L’iniziativa si propone di valorizzare il territorio siciliano, celebrando il centenario della nascita di Danilo Dolci, emblema di una militanza attiva, insieme tecnico-organizzativa e spirituale.

Il presidente nazionale di IN/Arch, Andrea Margaritelli, sottolinea, infatti, l’importanza di coinvolgere le comunità nei processi di trasformazione del paesaggio, promuovendo la qualità dell’architettura e della vita.

Concetti di multidisciplinarietà e partecipazione «imprescindibili in un processo di trasformazione del paesaggio urbano periferico e/o degradato che educhi alla bellezza e alla cultura della qualità degli ambienti di vita.
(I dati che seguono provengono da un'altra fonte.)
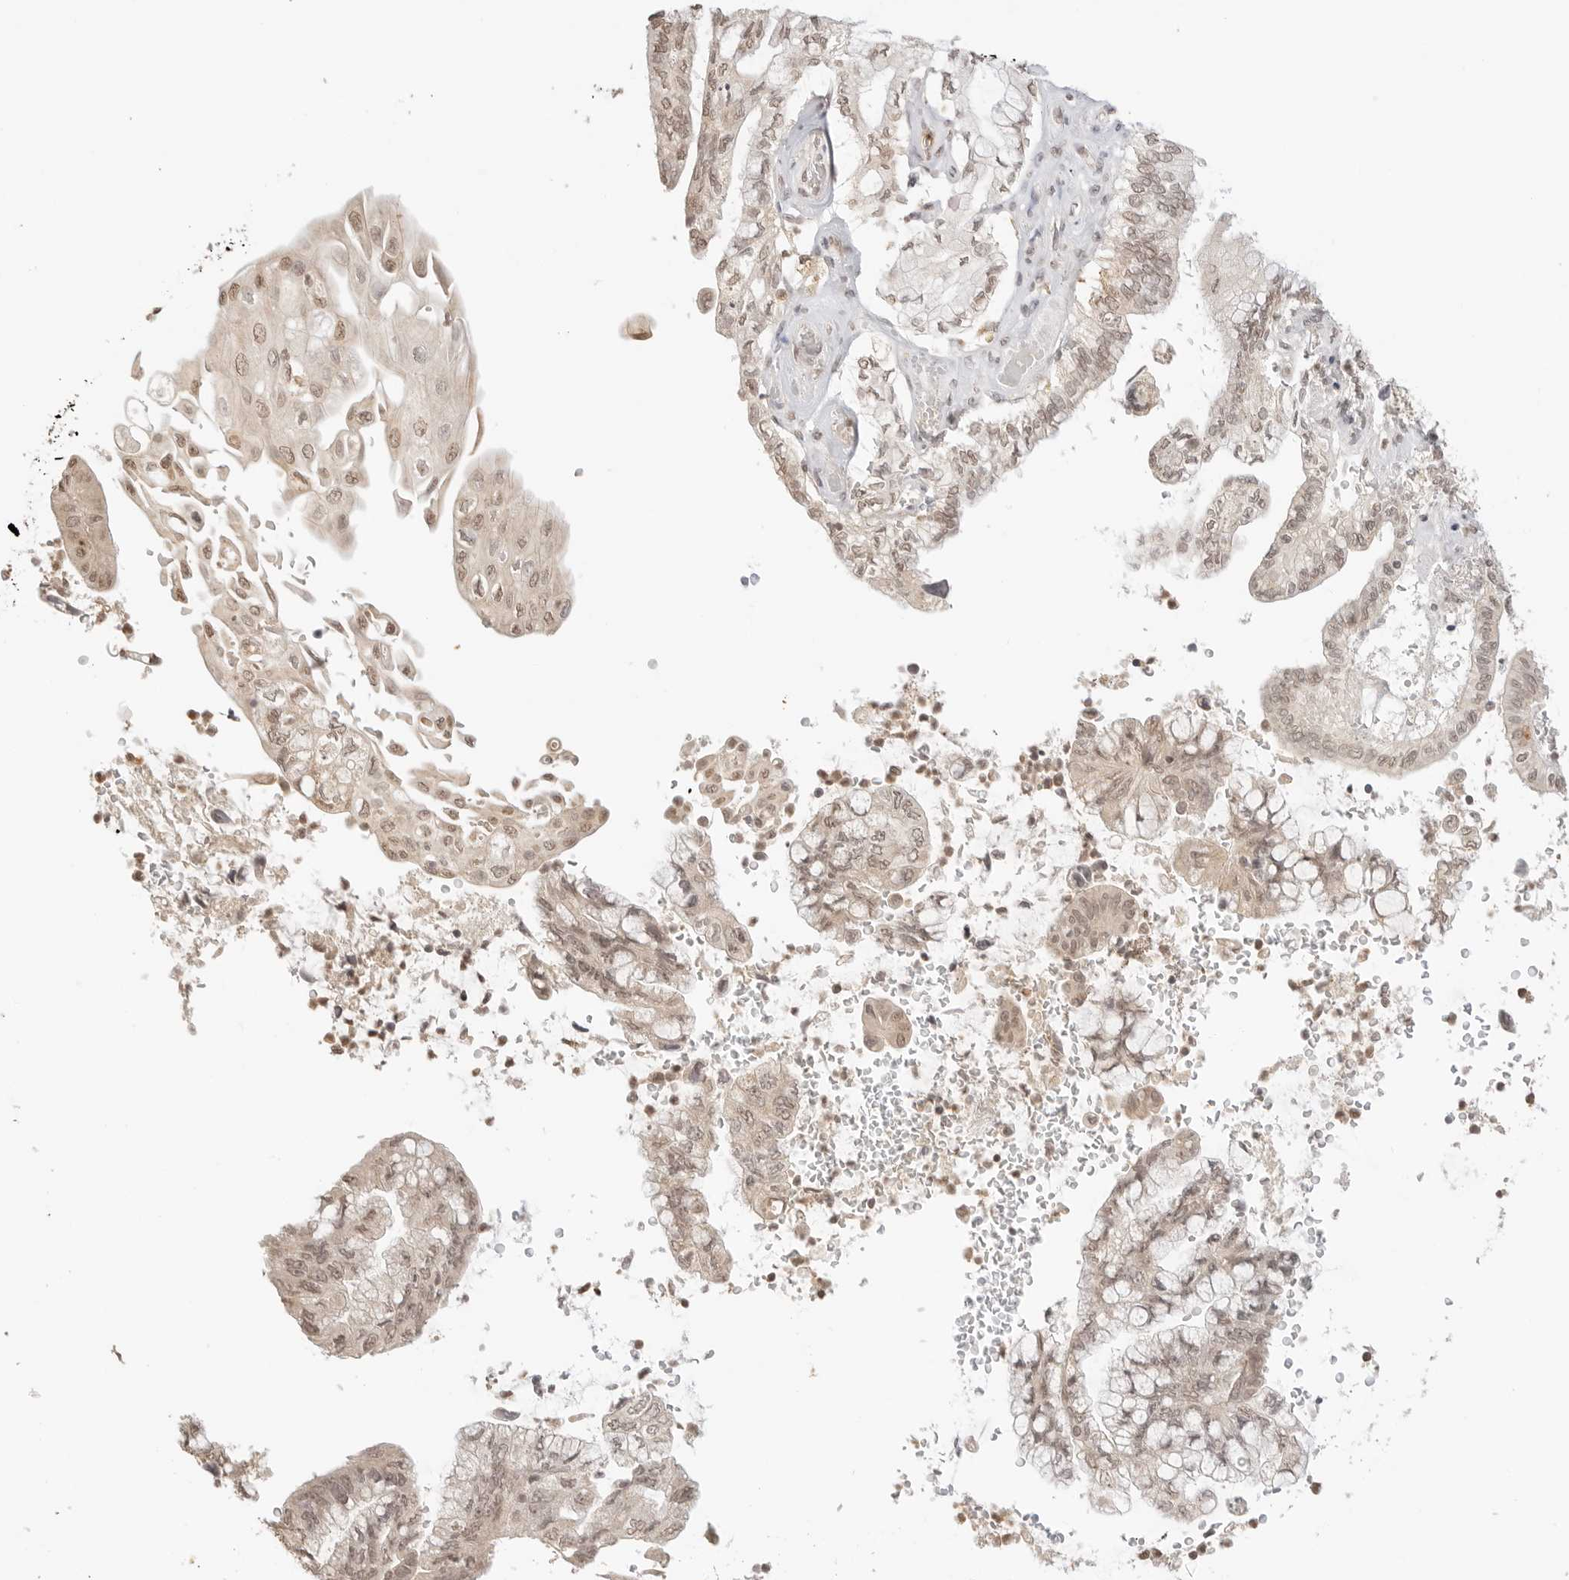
{"staining": {"intensity": "weak", "quantity": ">75%", "location": "cytoplasmic/membranous,nuclear"}, "tissue": "pancreatic cancer", "cell_type": "Tumor cells", "image_type": "cancer", "snomed": [{"axis": "morphology", "description": "Adenocarcinoma, NOS"}, {"axis": "topography", "description": "Pancreas"}], "caption": "IHC micrograph of human pancreatic adenocarcinoma stained for a protein (brown), which demonstrates low levels of weak cytoplasmic/membranous and nuclear expression in about >75% of tumor cells.", "gene": "GPR34", "patient": {"sex": "female", "age": 73}}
Come riportato dalla Convenzione Europea, “il carattere del paesaggio, inteso anche come quello urbano, è caratterizzato dalle interrelazioni tra fattori naturali e umani”, costituendo una memoria materiale e immateriale che è l’identità di ciascuno di noi».

Paesaggi Aperti

«La sua originalità consiste nel fatto che dal terreno della tecnica è passato alla via missionaria, che lo ha riportato a interessi tecnici e organizzativi. Questo ha permesso di dimostrare che, nell’ambito di un programma in cui le popolazioni siano soggetto e non oggetto degli interventi, si possono conseguire, con spese assai inferiori, obiettivi irraggiungibili con i piani dall’alto», prosegue Bruno Zevi, fondatore nel 1959 di IN/Arch.

La parola delle istituzioni

L’iniziativa è supportata anche dalle istituzioni, come evidenziato da Eleonora Bonanno, presidente Fondazione Architetti e Paolo La Greca, vicesindaco del Comune di Catania.

La presidente sottolinea l’importanza del coinvolgimento della pubblica amministrazione, evidenziando l’iniziativa Paesaggi Aperti e i workshop come strumenti per promuovere una progettazione funzionale e di qualità.

«Per lo sviluppo della città è bene puntare l’attenzione sulla sua attuale condizione, diagnosi in cui ruolo fondamentale giocano cittadini e associazioni, soggetti che “dialogano” con il territorio e sono in grado di comprenderlo», sostiene Paolo La Greca, sottolineando il ruolo cruciale dei cittadini e delle associazioni.

Le attività del progetto “Paesaggi Aperti”

Il progetto “Paesaggi Aperti” mira a promuovere la sostenibilità, l’innovazione e l’occupazione per riscoprire il senso di identità e appartenenza, attraverso la realizzazione di diverse attività in tutto il territorio siciliano, mirate a coinvolgere cittadini, associazioni ed enti pubblici nella ricerca di soluzioni per migliorare il territorio e promuovere l’integrazione sociale.

Il ministero dell’Università e della Ricerca ha riconosciuto il valore culturale e sociale del progetto finanziandolo per una durata di 12 mesi. Lo scopo è quello di raccogliere risultati significativi e documentarli per il futuro sviluppo dell’iniziativa.